Cautioning against the rampant misuse of the Domestic Violence (DV) Act, the Bombay high court (HC) has held that the “cruelty” the act seeks to cover has to be of a “very “high degree.”
Allegations of cruelty can enable prosecution only if such cruelty “leads a woman to take her own life or, causes a grave and serious threat to her life,” the HC said.
The court held that not every difference in a marriage that causes some grief or distress to the wife can warrant legal action against the husband or his family.
The observation came while hearing an appeal filed by a woman challenging the acquittal of her husband and in-laws by a magisterial court.
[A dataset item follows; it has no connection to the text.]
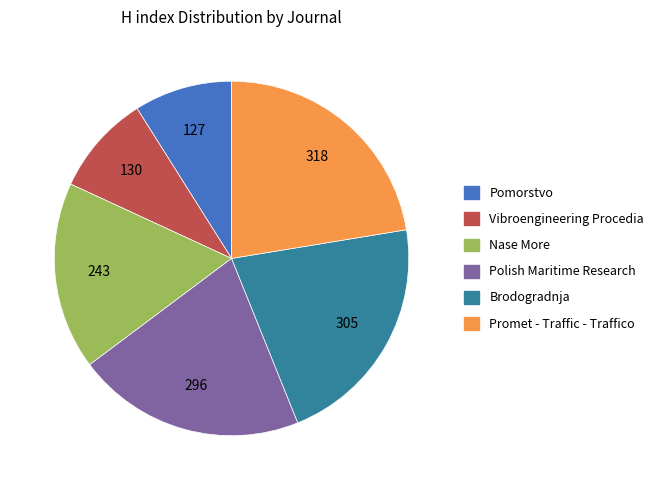

Is Polish Maritime Research the majority of the pie?

No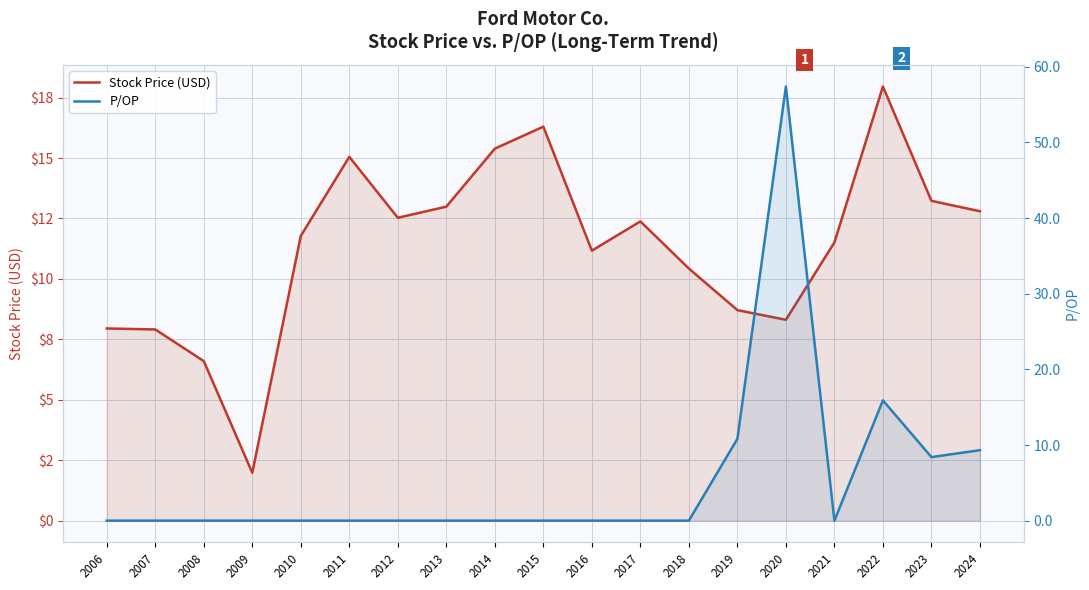

How many lines are shown in the chart?

2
The woman had filed several complaints against them under section 498A of the DV Act, alleging that in March 1992, about six months after her marriage, her husband and her in-laws began harassing her for dowry. She alleged she was repeatedly beaten up and even forced to undergo an abortion by her husband and his family. She subsequently registered an FIR (or First Information Report) against them and the matter went to trial.
During the trial, the magisterial court found most charges made by her were fabricated. It found the woman had left her matrimonial home out of choice and had undergone the abortion under legal medical advice because of health problems. The court acquitted all the accused, after which she brought the charges on appeal to the high court.
Justice Abhay Thipsay, who was hearing her appeal, found no errors in the magisterial court order. After going through the evidence, Justice Thipsay dismissed the woman’s complaints of ill-treatment as “vague” and fabricated.
“The truth of these allegations was rightly doubted by the magistrate. It may be added that the cruelty contemplated by section 498A is of a very high degree. The explanation attached to the section makes it clear that every dispute or difference in the matrimonial life that causes some anxiety and a feeling of distress to the wife cannot be brought within the purview of the penal provisions of section 498A of the IPC,” Justice Thipsay said.